Edit: I left out Vermeer by oversight.


----------



## hog987 (Apr 5, 2011)

I have been eyeing the kuhn myself. They are built heavy. Guys who run them say it will eat anything and makes a very tight bale. One of the few honest salesman tbat I like sell them but he was very impressed when they took on the kuhn line. Before that they sold vermeer.


----------



## ssbland (Oct 1, 2010)

Buy the kuhn
We have baled 8000 silage bales in 3 years
Haven't had a problem, "if" you do plug it it takes a couple seconds to clear and keep going
You will not be disappointed


----------



## kbhblazer (May 7, 2014)

Thanks for the input . Is any body else running one that you know of. My only problem is if I trade it in. i would really be the only one runnig one around here. There is a ton of Kuhn stuff running around here just no balers. The Vermeer dealer here is the one going to start selling them.


----------



## Brian O (Jun 27, 2010)

I am also looking at the Kuhn baler 2190, went down to Red Deer alberta and was very impressed.

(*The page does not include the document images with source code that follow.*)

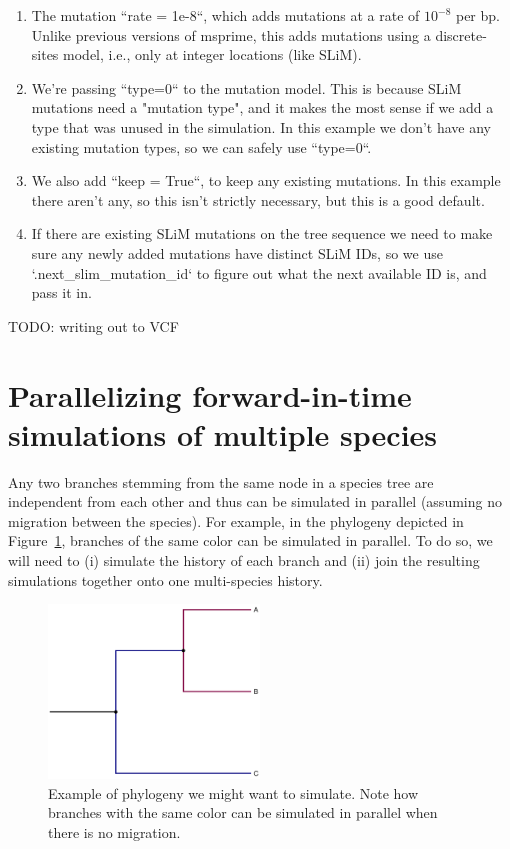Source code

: \documentclass[12pt]{article}
\begin{document}
\begin{enumerate}
    \item The mutation ``rate = 1e-8``, which adds mutations at a rate of $10^{-8}$ per bp.
    Unlike previous versions of msprime, this adds mutations using a discrete-sites model,
    i.e., only at integer locations (like SLiM).

\item We're passing ``type=0`` to the mutation model.
    This is because SLiM mutations need a "mutation type",
    and it makes the most sense if we add a type that was unused in the simulation.
    In this example we don't have any existing mutation types, so we can safely use ``type=0``.

\item We also add ``keep = True``, to keep any existing mutations.
    In this example there aren't any, so this isn't strictly necessary,
    but this is a good default.

\item If there are existing SLiM mutations on the tree sequence we need to
    make sure any newly added mutations have distinct SLiM IDs,
    so we use `.next\_slim\_mutation\_id` to figure out
    what the next available ID is, and pass it in.

\end{enumerate}

TODO: writing out to VCF


\section*{Parallelizing forward-in-time simulations of multiple species}

Any two branches stemming from the same node in a species tree are independent from each other and
thus can be simulated in parallel (assuming no migration between the species).
For example, in the phylogeny depicted in Figure~\ref{fig:phylo},
branches of the same color can be simulated in parallel.
To do so, we will need to
(i) simulate the history of each branch and
(ii) join the resulting simulations together onto one multi-species history.

 \begin{figure}[h!]
 \centering
  \includegraphics[width=0.5\textwidth]{./code/parallelizing_phylogeny/phylo.pdf}
  \caption{Example of phylogeny we might want to simulate. Note how branches with the same color can be simulated in parallel when there is no migration.}
  \label{fig:phylo}
 \end{figure}
\end{document}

The chains on it are larger than the 569 john deere . I liked the idea of the drop floor, less chains to maintain, the twine system overlaps in the center no more loose ends,the gull wing doors are nice and the step to load wrap. Also the idea of the wrap being up front seems like a great idea, you can see it. I already own 4 pcs of Kuhn hay equipment, and have no problems with any of them..On the down side the salesman sent me an e-mail with the prices, $46000 plus and its not loaded, they are crazy expensive up here, will have to wait and see if they ever have any incentives or will have to set my eyes on the 604m from Vermeer.


----------



## kbhblazer (May 7, 2014)

Wont be buying Kuhn. going with NH


----------



## ssbland (Oct 1, 2010)

The nh baler are still the same old baler from the 90s with new sheet metal
I haven't looked at the brand new ones, but when i was buying that's what I saw
I haven't even changed a pickup tooth


----------



## kbhblazer (May 7, 2014)

Going with nh for sevice. Kuhn dealer didnt seem interested in servicing my baler


----------